Figure 6—figure supplement 2.. Deletion of Dnm1l in AgRP neurons results in increased BAT and core body temperature.

(a and b) Representative infrared thermography images showing the temperature of the surface overlying BAT in control (a) and Drp1 cKO male mouse (b). (c) Graph showing quantification of BAT temperature of the control (n = 8 mice) and Drp1 cKO male mice (n = 8 mice) at 4 months of age. Data are presented as mean ± SEM. ***p<0.001 by unpaired two-tailed Student’s t-tests. (d) Graph showing rectal temperature in 4-month-old control (n = 8 mice) and Drp1 cKO male mice (n = 7 mice). Data are presented as mean ± SEM. *p<0.05 by unpaired two-tailed Student’s t-tests. (e) Graph showing rectal temperature of 4-month-old control (n = 9 mice) and Drp1 cKO female mice (n = 7 mice). Data are presented as mean ± SEM. *p<0.05 by unpaired two-tailed Student’s t-tests.

Figure 7.. Deletion of Dnm1l in AgRP neurons attenuates ghrelin-induced neuronal activation and feeding.

(a–f) Immunostaining for Fos (green, a and b) and tdTomato (red, representing AgRP, c and d) and merged (e and f) in the ARC of a ghrelin-injected male control (a, c, and e) and a Drp1 cKO mouse (b, d, and f) at 5 months of age. (g) Graph showing the percentage of Fos expression in AgRP neurons of ghrelin-injected control and Drp1 cKO mice (n = 4–5 mice). Data are presented as mean ± SEM. ***p<0.001 by two-tailed Student’s t-test. (h) Graph showing the number of AgRP neurons of ghrelin-injected control and Drp1 cKO mice in the hypothalamic ARC (n = 4–5 mice). Data are presented as mean ± SEM. (i) Food intake in 4-month-old control and Drp1 cKO female mice at 5 months of age (n = 7–9 mice/group) after either saline or ghrelin injection. *p<0.05; **p<0.01; ***p<0.001; ****p<0.0001; Two-way ANOVA with Tukey’s post hoc analysis for multiple comparisons was performed. (j) Graph showing the membrane potential in AgRP neurons of 9–11-week-old control (n = 20 cells/10 mice) and Drp1 cKO male mice (n = 19 cells/10 mice) in response to ghrelin. *p<0.05; Two-way ANOVA with Tukey’s post hoc analysis for multiple comparisons was performed. (k) Graph showing normalized firing rate in AgRP neurons of 9–11-week-old control (n = 20 cells/10 mice) and Drp1 cKO male mice (n = 19 cells/10 mice) in response to ghrelin. Data are presented as mean ± SEM. **p<0.01 for artificial CSF-treated control versus ghrelin-treated control; *p<0.05 for ghrelin-treated control versus washed out control by two-way ANOVA with Tukey’s post hoc analysis for multiple comparisons. (l) Representative tracers of AgRP neurons from a control and a Drp1 cKO mouse in response to ghrelin.
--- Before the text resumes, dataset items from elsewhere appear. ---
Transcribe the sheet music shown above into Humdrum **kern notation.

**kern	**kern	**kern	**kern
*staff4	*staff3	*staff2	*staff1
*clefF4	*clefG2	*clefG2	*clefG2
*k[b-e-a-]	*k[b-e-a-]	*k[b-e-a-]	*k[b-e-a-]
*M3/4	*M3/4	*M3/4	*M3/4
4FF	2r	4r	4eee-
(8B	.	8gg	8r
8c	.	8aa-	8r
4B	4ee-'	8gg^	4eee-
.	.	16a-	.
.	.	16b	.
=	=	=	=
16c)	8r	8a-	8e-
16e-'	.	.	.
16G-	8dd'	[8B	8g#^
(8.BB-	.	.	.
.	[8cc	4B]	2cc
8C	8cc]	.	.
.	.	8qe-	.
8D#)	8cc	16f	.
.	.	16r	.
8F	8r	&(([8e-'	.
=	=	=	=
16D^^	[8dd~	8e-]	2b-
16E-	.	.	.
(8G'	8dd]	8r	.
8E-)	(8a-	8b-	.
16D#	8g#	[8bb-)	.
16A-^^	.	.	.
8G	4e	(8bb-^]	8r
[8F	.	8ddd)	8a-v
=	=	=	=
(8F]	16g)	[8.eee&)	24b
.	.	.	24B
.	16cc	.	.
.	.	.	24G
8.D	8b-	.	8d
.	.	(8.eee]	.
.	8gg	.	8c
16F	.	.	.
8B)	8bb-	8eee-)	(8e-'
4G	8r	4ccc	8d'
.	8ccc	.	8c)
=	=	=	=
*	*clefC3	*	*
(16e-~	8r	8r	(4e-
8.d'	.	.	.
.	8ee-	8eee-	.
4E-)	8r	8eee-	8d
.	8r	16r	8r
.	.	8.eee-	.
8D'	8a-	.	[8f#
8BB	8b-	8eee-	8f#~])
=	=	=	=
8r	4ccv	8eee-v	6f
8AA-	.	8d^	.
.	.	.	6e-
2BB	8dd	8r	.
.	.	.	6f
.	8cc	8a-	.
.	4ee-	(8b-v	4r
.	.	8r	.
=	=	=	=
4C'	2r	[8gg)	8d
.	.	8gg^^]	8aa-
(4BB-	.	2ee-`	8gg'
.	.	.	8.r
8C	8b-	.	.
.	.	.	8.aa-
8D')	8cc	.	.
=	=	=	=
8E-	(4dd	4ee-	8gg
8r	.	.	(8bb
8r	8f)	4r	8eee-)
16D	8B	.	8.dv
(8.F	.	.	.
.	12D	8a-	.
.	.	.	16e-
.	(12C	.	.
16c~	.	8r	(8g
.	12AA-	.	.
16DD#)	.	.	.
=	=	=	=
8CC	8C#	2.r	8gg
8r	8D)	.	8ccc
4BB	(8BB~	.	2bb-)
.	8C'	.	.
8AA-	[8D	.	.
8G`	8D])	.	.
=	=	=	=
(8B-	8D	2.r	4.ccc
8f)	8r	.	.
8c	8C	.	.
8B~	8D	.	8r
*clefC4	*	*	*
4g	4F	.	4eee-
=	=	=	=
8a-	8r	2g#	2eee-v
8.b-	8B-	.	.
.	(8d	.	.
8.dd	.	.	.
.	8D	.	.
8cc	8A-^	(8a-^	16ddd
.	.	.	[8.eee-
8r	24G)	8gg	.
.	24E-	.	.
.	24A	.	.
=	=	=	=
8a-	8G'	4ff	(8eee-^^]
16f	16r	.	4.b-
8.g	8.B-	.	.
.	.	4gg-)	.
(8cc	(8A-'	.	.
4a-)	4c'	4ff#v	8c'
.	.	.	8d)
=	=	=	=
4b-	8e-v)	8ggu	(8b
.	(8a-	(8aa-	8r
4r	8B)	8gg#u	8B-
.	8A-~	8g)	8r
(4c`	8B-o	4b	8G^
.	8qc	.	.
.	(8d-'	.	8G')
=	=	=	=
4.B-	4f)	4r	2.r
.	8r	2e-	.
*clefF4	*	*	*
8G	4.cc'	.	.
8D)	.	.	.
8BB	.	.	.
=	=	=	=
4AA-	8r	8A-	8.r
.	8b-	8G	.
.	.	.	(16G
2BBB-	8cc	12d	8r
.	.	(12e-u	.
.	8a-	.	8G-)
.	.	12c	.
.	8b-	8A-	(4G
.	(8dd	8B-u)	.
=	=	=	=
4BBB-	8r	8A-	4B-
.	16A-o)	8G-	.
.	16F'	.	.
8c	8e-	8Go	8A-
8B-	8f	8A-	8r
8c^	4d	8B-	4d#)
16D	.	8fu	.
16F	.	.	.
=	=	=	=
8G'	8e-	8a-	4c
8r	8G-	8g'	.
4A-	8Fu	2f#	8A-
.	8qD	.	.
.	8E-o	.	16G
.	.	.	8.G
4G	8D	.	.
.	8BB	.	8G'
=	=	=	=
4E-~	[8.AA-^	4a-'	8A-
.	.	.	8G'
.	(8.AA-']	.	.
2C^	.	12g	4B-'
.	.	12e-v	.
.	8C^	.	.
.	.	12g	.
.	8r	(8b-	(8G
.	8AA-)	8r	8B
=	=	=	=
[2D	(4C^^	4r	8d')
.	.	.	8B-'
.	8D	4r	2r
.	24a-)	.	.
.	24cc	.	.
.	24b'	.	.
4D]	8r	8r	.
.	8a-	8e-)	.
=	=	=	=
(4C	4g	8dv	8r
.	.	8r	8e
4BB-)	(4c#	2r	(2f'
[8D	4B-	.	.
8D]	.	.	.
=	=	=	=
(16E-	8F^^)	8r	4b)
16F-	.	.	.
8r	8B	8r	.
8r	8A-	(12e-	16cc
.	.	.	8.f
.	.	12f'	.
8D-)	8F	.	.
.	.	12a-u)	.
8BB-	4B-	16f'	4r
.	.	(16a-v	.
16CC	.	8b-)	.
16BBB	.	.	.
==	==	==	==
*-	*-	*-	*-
Scale bar represents 100 µm. Scale bar in high magnification image represents 20 µm. 3V = third ventricle; ME = median eminence.
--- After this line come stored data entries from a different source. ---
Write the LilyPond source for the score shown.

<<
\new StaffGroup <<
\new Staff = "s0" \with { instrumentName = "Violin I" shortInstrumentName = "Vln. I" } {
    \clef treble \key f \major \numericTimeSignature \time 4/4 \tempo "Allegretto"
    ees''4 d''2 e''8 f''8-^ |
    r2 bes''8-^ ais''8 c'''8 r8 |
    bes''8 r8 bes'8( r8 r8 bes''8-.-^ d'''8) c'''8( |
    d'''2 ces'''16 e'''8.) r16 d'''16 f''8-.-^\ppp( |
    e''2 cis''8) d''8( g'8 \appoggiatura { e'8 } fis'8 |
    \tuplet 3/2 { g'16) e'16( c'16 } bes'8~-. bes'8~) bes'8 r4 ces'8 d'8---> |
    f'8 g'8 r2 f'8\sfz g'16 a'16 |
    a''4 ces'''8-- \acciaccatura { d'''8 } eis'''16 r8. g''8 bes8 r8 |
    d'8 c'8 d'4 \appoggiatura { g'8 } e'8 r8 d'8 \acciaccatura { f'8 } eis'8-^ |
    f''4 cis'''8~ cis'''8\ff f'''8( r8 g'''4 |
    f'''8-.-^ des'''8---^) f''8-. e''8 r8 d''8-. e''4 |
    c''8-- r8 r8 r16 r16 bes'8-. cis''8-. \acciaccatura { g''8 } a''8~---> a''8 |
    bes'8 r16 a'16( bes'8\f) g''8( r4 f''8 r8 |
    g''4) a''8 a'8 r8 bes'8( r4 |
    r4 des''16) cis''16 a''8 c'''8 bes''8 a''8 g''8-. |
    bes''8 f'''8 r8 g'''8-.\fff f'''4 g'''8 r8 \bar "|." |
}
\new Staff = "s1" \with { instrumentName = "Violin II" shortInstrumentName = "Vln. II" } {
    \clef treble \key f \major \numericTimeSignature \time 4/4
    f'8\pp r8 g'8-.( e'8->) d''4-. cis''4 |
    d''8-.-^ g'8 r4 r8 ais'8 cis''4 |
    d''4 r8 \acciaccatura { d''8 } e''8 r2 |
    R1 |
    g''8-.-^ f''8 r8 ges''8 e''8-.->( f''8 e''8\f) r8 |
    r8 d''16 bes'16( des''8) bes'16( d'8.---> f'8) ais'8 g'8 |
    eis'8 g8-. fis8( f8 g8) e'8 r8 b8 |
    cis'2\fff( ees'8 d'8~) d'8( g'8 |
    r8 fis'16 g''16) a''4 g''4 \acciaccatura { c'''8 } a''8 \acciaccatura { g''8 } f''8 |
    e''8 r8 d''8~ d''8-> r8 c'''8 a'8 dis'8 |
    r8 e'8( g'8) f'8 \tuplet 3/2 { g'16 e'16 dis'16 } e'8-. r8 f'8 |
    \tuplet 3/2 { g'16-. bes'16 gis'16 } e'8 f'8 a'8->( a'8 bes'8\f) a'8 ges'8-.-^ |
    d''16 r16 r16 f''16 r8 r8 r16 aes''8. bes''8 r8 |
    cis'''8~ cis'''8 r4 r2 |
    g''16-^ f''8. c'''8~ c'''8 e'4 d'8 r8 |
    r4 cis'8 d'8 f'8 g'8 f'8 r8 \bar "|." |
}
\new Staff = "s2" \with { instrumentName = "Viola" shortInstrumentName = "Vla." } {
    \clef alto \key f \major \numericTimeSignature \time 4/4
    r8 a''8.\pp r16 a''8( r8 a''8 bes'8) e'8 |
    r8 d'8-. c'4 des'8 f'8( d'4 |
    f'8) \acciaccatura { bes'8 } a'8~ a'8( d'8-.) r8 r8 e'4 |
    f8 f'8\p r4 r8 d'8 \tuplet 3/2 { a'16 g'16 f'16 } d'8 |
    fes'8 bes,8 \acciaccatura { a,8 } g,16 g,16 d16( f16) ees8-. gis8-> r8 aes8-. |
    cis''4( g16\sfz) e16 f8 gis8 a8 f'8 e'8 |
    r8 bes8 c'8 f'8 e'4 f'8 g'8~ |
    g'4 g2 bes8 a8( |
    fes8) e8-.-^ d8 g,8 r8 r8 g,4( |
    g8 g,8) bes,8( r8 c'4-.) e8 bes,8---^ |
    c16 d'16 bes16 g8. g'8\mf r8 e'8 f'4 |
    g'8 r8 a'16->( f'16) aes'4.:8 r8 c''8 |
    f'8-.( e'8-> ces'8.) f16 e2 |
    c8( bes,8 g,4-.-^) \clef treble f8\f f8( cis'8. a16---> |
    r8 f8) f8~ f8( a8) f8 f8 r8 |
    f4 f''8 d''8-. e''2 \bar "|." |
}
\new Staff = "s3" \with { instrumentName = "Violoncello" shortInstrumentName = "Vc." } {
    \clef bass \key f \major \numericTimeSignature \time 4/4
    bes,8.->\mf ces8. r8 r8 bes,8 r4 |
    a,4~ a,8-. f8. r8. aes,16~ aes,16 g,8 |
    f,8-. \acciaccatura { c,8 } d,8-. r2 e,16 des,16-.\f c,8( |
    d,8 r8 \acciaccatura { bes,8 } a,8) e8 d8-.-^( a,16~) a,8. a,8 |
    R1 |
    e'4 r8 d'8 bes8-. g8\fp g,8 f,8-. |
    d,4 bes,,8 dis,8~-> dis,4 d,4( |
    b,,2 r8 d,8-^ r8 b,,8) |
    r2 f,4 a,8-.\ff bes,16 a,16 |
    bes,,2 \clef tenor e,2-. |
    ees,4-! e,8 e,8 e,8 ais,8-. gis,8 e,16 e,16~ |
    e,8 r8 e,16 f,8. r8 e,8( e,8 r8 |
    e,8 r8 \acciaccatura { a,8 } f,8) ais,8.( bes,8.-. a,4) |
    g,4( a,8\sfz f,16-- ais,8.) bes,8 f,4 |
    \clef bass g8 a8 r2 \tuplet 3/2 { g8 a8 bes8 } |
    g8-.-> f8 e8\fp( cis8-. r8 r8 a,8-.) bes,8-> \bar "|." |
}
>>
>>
Figure 7—figure supplement 1.. Ghrelin levels in male mice.

(a) Graph showing serum total ghrelin levels of 5-month-old control male (n = 7 mice) and Drp1 cKO male mice (n = 6 mice) on fed and fasted states. Data are presented as mean ± SEM. *p<0.05 by two-way ANOVA with Tukey’s post hoc analysis for multiple comparisons. ns = not significant. (b) Graph showing serum active ghrelin levels of 5-month-old control male (n = 6), and Drp1 cKO male mice (n = 6) on fed and fasted states. Data are presented as mean ± SEM. **p<0.01; ***p<0.001 by two-way ANOVA with Tukey’s post hoc analysis for multiple comparisons. ns = not significant.